* [PROVIDED DATA]
##########

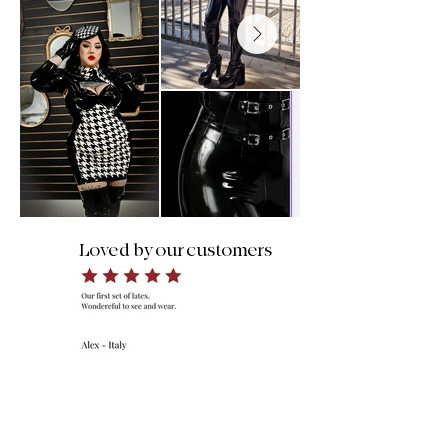
Loved by our customers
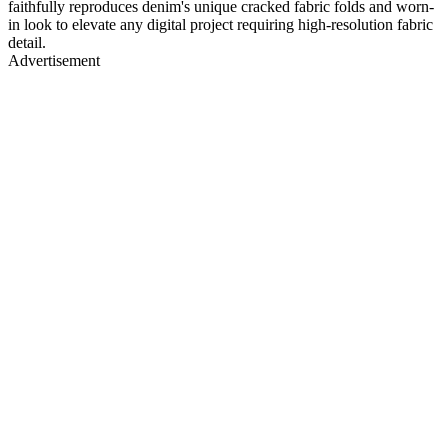
faithfully reproduces denim's unique cracked fabric folds and worn-
in look to elevate any digital project requiring high-resolution fabric
detail.
Advertisement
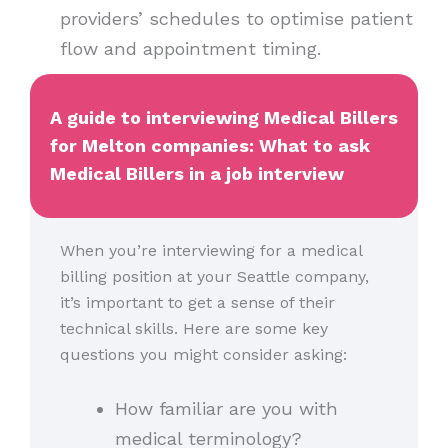
providers’ schedules to optimise patient
flow and appointment timing.
A guide to interviewing Medical Billers
for Melton companies: What to ask
Medical Billers in a job interview
When you’re interviewing for a medical
billing position at your Seattle company,
it’s important to get a sense of their
technical skills. Here are some key
questions you might consider asking:
How familiar are you with
medical terminology?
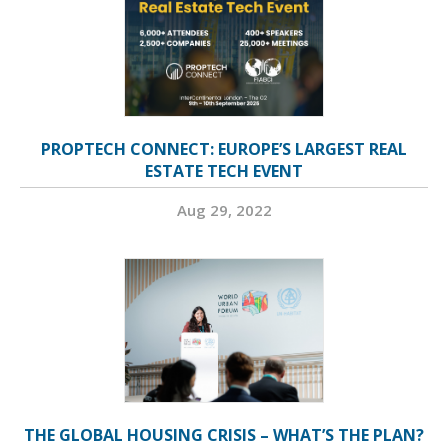
PROPTECH CONNECT: EUROPE’S LARGEST REAL
ESTATE TECH EVENT
Aug 29, 2022
THE GLOBAL HOUSING CRISIS – WHAT’S THE PLAN?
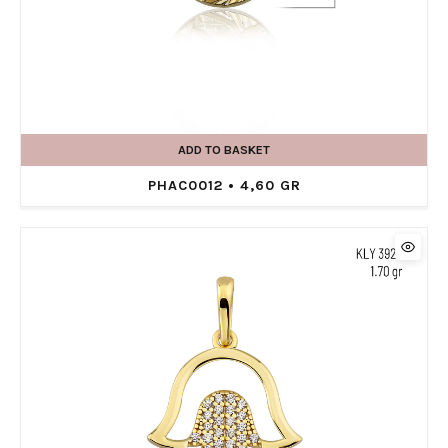
ADD TO BASKET
PHAC0012 • 4,60 GR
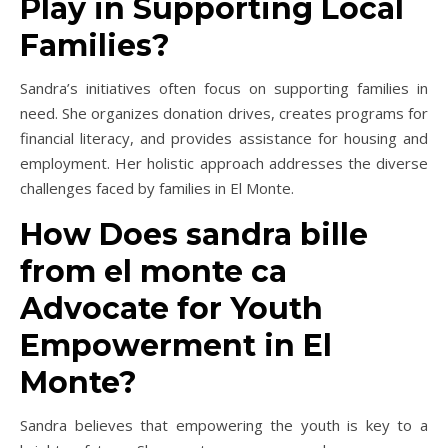
Play in Supporting Local
Families?
Sandra’s initiatives often focus on supporting families in
need. She organizes donation drives, creates programs for
financial literacy, and provides assistance for housing and
employment. Her holistic approach addresses the diverse
challenges faced by families in El Monte.
How Does sandra bille
from el monte ca
Advocate for Youth
Empowerment in El
Monte?
Sandra believes that empowering the youth is key to a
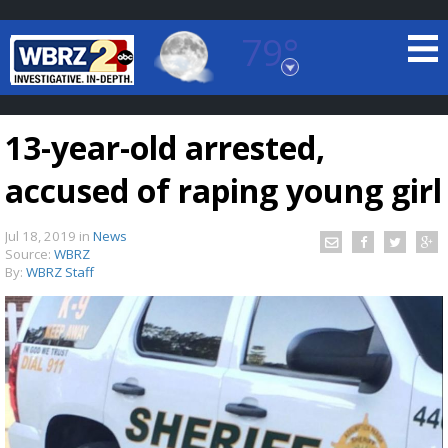
79°
Baton Rouge, Louisiana
7 DAY FORECAST
13-year-old arrested,
accused of raping young girl
Jul 18, 2019
in
News
Source:
WBRZ
By:
WBRZ Staff
©
TRUEVIEW
LOCAL RADAR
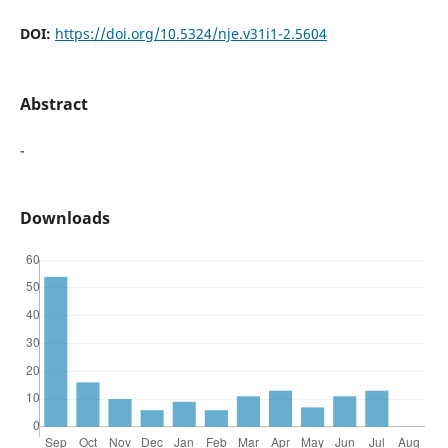
DOI:
https://doi.org/10.5324/nje.v31i1-2.5604
Abstract
-
Downloads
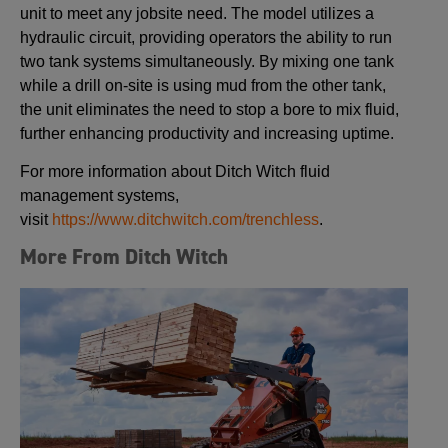
unit to meet any jobsite need. The model utilizes a
hydraulic circuit, providing operators the ability to run
two tank systems simultaneously. By mixing one tank
while a drill on-site is using mud from the other tank,
the unit eliminates the need to stop a bore to mix fluid,
further enhancing productivity and increasing uptime.
For more information about Ditch Witch fluid
management systems,
visit
https://www.ditchwitch.com/trenchless
.
More From Ditch Witch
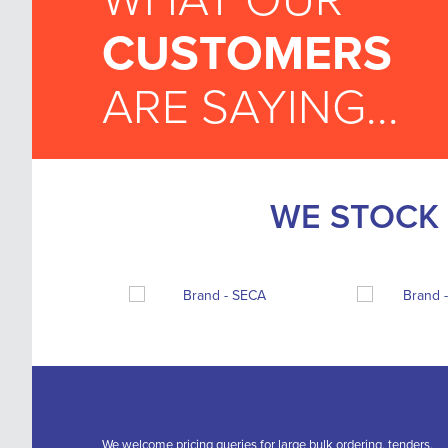
WHAT OUR
CUSTOMERS
ARE SAYING...
WE STOCK 
We welcome pricing queries for large bulk ordering, tenders,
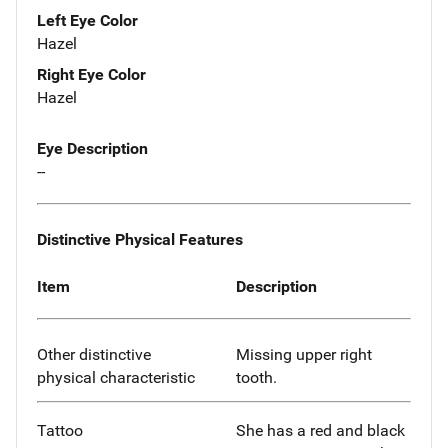
Left Eye Color
Hazel
Right Eye Color
Hazel
Eye Description
--
Distinctive Physical Features
Item
Description
Other distinctive
Missing upper right
physical characteristic
tooth.
Tattoo
She has a red and black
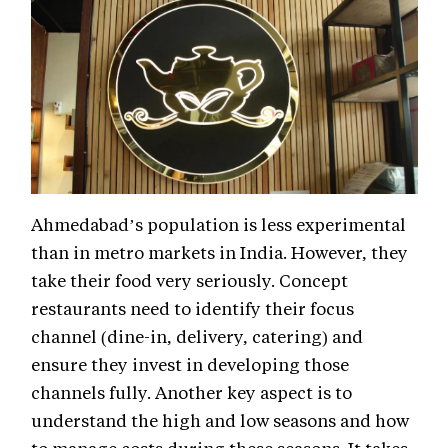
Ahmedabad’s population is less experimental
than in metro markets in India. However, they
take their food very seriously. Concept
restaurants need to identify their focus
channel (dine-in, delivery, catering) and
ensure they invest in developing those
channels fully. Another key aspect is to
understand the high and low seasons and how
to manage costs during these seasons. It takes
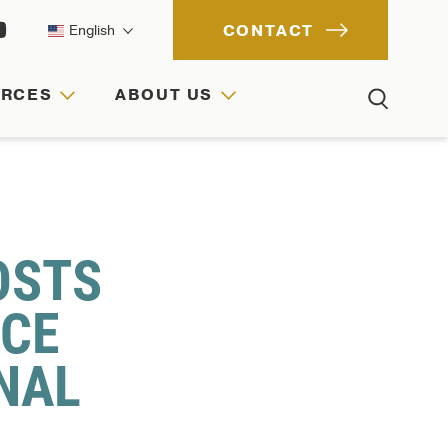
CONTACT
English
URCES
ABOUT US
ACH
IONS
RCES
OSTS
NCE
NAL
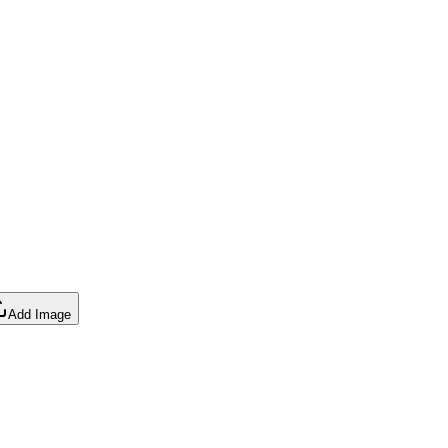
Add Image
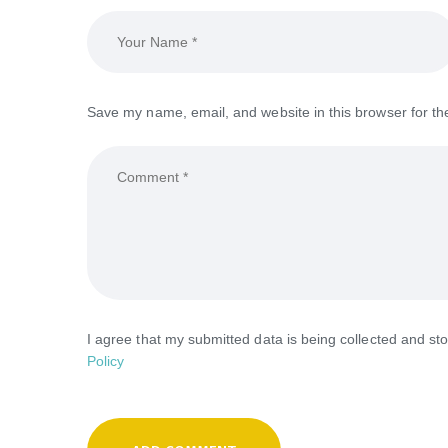
Save my name, email, and website in this browser for th
I agree that my submitted data is being collected and sto
Policy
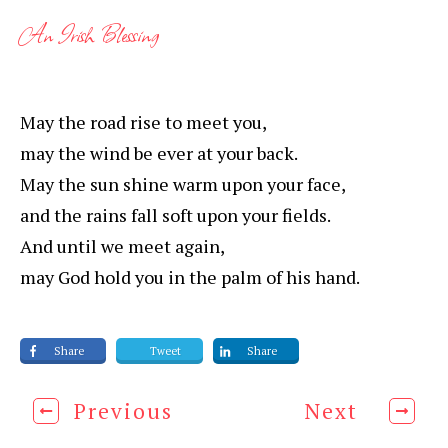
An Irish Blessing
May the road rise to meet you,
may the wind be ever at your back.
May the sun shine warm upon your face,
and the rains fall soft upon your fields.
And until we meet again,
may God hold you in the palm of his hand.
Share
Tweet
Share
Previous
Next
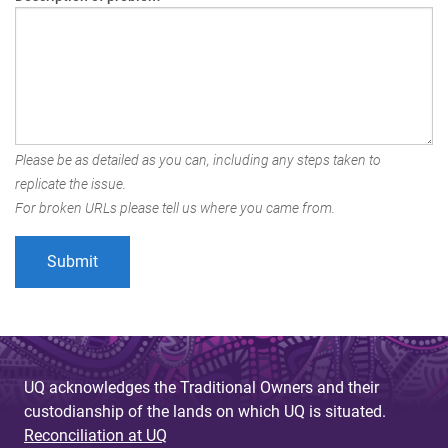
Please be as detailed as you can, including any steps taken to
replicate the issue.
For broken URLs please tell us where you came from.
UQ acknowledges the Traditional Owners and their
custodianship of the lands on which UQ is situated.
Reconciliation at UQ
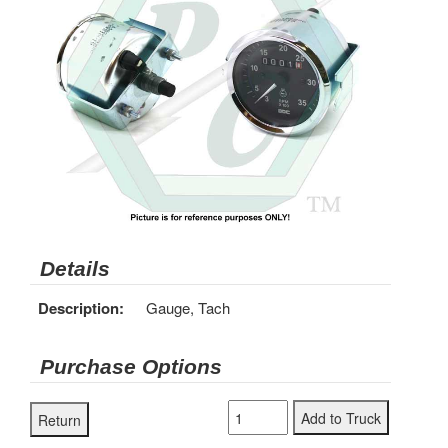
Details
Description:
Gauge, Tach
Purchase Options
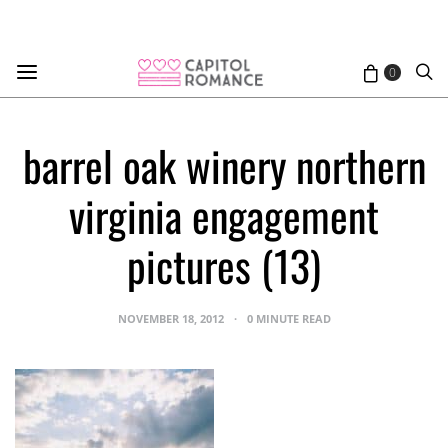
0
barrel oak winery northern
virginia engagement
pictures (13)
NOVEMBER 18, 2012
0 MINUTE READ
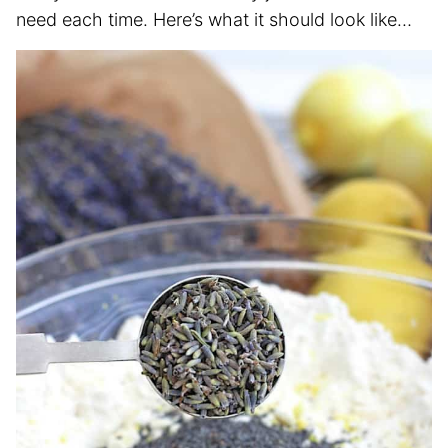
need each time. Here’s what it should look like…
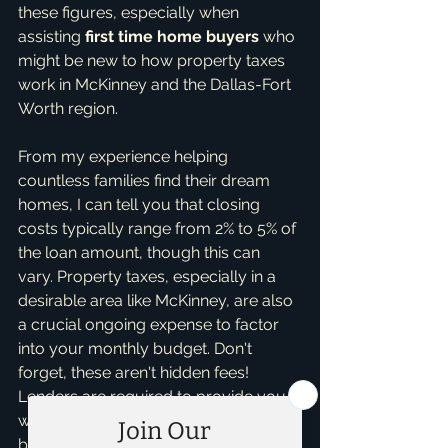
these figures, especially when 
assisting 
first time home buyers
 who 
might be new to how property taxes 
work in McKinney and the Dallas-Fort 
Worth region.
From my experience helping 
countless families find their dream 
homes, I can tell you that closing 
costs typically range from 2% to 5% of 
the loan amount, though this can 
vary. Property taxes, especially in a 
desirable area like McKinney, are also 
a crucial ongoing expense to factor 
into your monthly budget. Don't 
forget, these aren't hidden fees! 
Lenders are required to provide you 
with a Loan Estimate within three 
business days of applying for a loan,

##########

Copy the text of all the items above line for line and without any changes. Leave the pictures out.

Loved by our customers
faithfully reproduces denim's unique cracked fabric folds and worn-
in look to elevate any digital project requiring high-resolution fabric
detail.
Advertisement
providers’ schedules to optimise patient
flow and appointment timing.
A guide to interviewing Medical Billers
for Melton companies: What to ask
Medical Billers in a job interview
When you’re interviewing for a medical
billing position at your Seattle company,
it’s important to get a sense of their
technical skills. Here are some key
questions you might consider asking:
How familiar are you with
medical terminology?
PROPTECH CONNECT: EUROPE’S LARGEST REAL
ESTATE TECH EVENT
Aug 29, 2022
THE GLOBAL HOUSING CRISIS – WHAT’S THE PLAN?
ADD TO BASKET
PHAC0012 • 4,60 GR
Play in Supporting Local
Families?
Sandra’s initiatives often focus on supporting families in
need. She organizes donation drives, creates programs for
financial literacy, and provides assistance for housing and
employment. Her holistic approach addresses the diverse
challenges faced by families in El Monte.
How Does sandra bille
from el monte ca
Advocate for Youth
Empowerment in El
Monte?
Sandra believes that empowering the youth is key to a
79°
Baton Rouge, Louisiana
7 DAY FORECAST
13-year-old arrested,
accused of raping young girl
Jul 18, 2019
in
News
Source:
WBRZ
By:
WBRZ Staff
©
TRUEVIEW
LOCAL RADAR
DOI:
https://doi.org/10.5324/nje.v31i1-2.5604
Abstract
-
Downloads
unit to meet any jobsite need. The model utilizes a
hydraulic circuit, providing operators the ability to run
two tank systems simultaneously. By mixing one tank
while a drill on-site is using mud from the other tank,
the unit eliminates the need to stop a bore to mix fluid,
further enhancing productivity and increasing uptime.
For more information about Ditch Witch fluid
management systems,
visit
https://www.ditchwitch.com/trenchless
.
More From Ditch Witch
WHAT OUR
CUSTOMERS
ARE SAYING...
WE STOCK 
We welcome pricing queries for large bulk ordering, tenders,
Left Eye Color
Hazel
Right Eye Color
Hazel
Eye Description
--
Distinctive Physical Features
Item
Description
Other distinctive
Missing upper right
physical characteristic
tooth.
Tattoo
She has a red and black
Ahmedabad’s population is less experimental
than in metro markets in India. However, they
take their food very seriously. Concept
restaurants need to identify their focus
channel (dine-in, delivery, catering) and
ensure they invest in developing those
channels fully. Another key aspect is to
understand the high and low seasons and how
to manage costs during these seasons. It takes
CONTACT
English
URCES
ABOUT US
ACH
IONS
RCES
OSTS
NCE
NAL
Add Image
Save my name, email, and website in this browser for th
I agree that my submitted data is being collected and sto
Policy
An Irish Blessing
May the road rise to meet you,
may the wind be ever at your back.
May the sun shine warm upon your face,
and the rains fall soft upon your fields.
And until we meet again,
may God hold you in the palm of his hand.
Share
Tweet
Share
Previous
Next
Please be as detailed as you can, including any steps taken to
replicate the issue.
For broken URLs please tell us where you came from.
UQ acknowledges the Traditional Owners and their
custodianship of the lands on which UQ is situated.
Reconciliation at UQ
Details
Description:
Gauge, Tach
Purchase Options
0
barrel oak winery northern
virginia engagement
pictures (13)
NOVEMBER 18, 2012
0 MINUTE READ
need each time. Here’s what it should look like…
these figures, especially when 
assisting 
first time home buyers
 who 
might be new to how property taxes 
work in McKinney and the Dallas-Fort 
Worth region.
From my experience helping 
countless families find their dream 
homes, I can tell you that closing 
costs typically range from 2% to 5% of 
the loan amount, though this can 
vary. Property taxes, especially in a 
desirable area like McKinney, are also 
a crucial ongoing expense to factor 
into your monthly budget. Don't 
forget, these aren't hidden fees! 
Lenders are required to provide you 
with a Loan Estimate within three 
business days of applying for a loan,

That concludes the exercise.